Mouvements et leadership féministes



  • Bases de données de l’Union Interparlementaire sur les femmes parlementaires, ministres et occupant les plus hautes fonctions de leur gouvernement, sur les forums de femmes parlementaires et les quotas électoraux.
    • En 2020 à travers le monde, 24,9% des parlementaires, 20,5% des présidents de parlement, 20,5% des vice-présidents de parlement, 6,6% des chefs d’État et 6,2% des chefs de gouvernement sont des femmes.
  • La Gender quotas database de l’International Institute for Democracy and Electoral Assistance présente les législations relatives aux quotas électoraux par pays. Le rapport Social Institutions and Gender Index 2019 de l’OCDE résume ces données au niveau mondial :
    • Sur 180 pays et territoires, 104 ont instauré des quotas, sièges réservés et autres mesures pour promouvoir la représentation des femmes parmi les élus politiques au niveau national et 93 au niveau local. 47% de la population mondiale pense que les hommes font de meilleurs responsables politiques que les femmes.
    • En 2014, seulement 0,5 % (192 millions de dollars des États-Unis) de l’aide consacrée à l’égalité entre les sexes ont été versés aux organisations de défense des droits des femmes du Nord et du Sud, contre 1,2 % en 2011. 92% des fonds destinés à la réalisation de l’égalité des sexes sont allés à des ONG internationales ou à des ONG du pays donateur, contre seulement 8 % aux ONG des pays en développement.
    • Les femmes ont été indispensables à l’avancement des droits de la personne dans le monde entier mais, en raison de la manière dont certains aspects de leur identité et de leurs actions sont perçus, elles restent systématiquement marginalisées et victimes de discrimination et d’actes de répression.
    • Entre 20% et 35% des membres d’institutions nationales de dialogue social, comme les conseils économiques et sociaux, les commissions tripartites et les comités consultatifs du travail étaient des femmes en 2018.
  • Les World Values Surveys interrogent les hommes et les femmes de 60 pays (pour la dernière vague) sur leur appartenance à différentes organisations :
    • 2,7% des hommes et 8,6% des femmes déclarent être un membre actif d’une organisation féministe.


Éducation

    • L’eAtlas de l’inégalité des sexes dans l’éducation : 15 millions de filles âgées de 6 à 10 ans ne mettront jamais les pieds dans une classe, contre environ 10 millions de garçons, si les tendances actuelles se poursuivent.

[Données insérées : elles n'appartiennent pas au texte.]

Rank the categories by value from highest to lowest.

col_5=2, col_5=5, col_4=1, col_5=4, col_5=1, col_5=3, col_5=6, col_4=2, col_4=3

    • La feuille d’informations no. 56 (en anglais) présente des données sur les enfants non scolarisés. Par exemple :
      • En 2018, 9% des filles et 7% des garçons en âge de fréquenter l’école primaire étaient non scolarisés, contre 12% et 18% en 2000.

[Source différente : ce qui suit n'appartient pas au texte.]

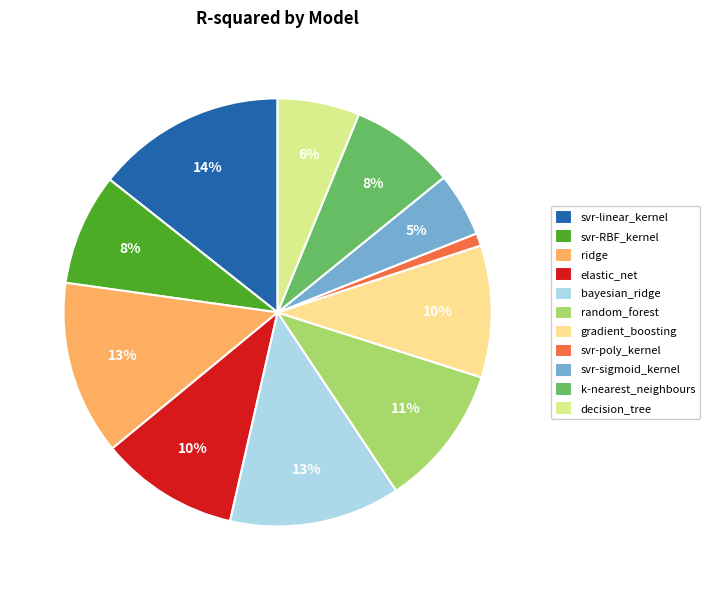

How many slices are in this pie chart?

11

      • Pour les enfants en âge de fréquenter le premier cycle et le second cycle du secondaire, la même proportion de filles et de garçons ne fréquentent pas l’école (16% et 35%, respectivement).
      • Des inégalités persistent à tous les niveaux scolaires dans certaines régions et pays. L’écart le plus grand entre filles et garçons est constaté en Asie centrale, tant au niveau primaire que secondaire.
    • Le rapport Je rougirais si je pouvais présente les disparités dans l’enseignement supérieur : les filles et jeunes femmes sont surreprésentées dans les filières de l’enseignement (elles représentent 70,2% des étudiants), de la santé et du bien-être (68,9%), des arts et lettres (61,7%), des sciences sociales (61,3%) et des sciences naturelles (56,2%). À l’inverse, elles sont minoritaires dans les filières des sciences, technologies, ingénierie et mathématiques (36,2%), et des technologies de l’information et de la communication (29,2%).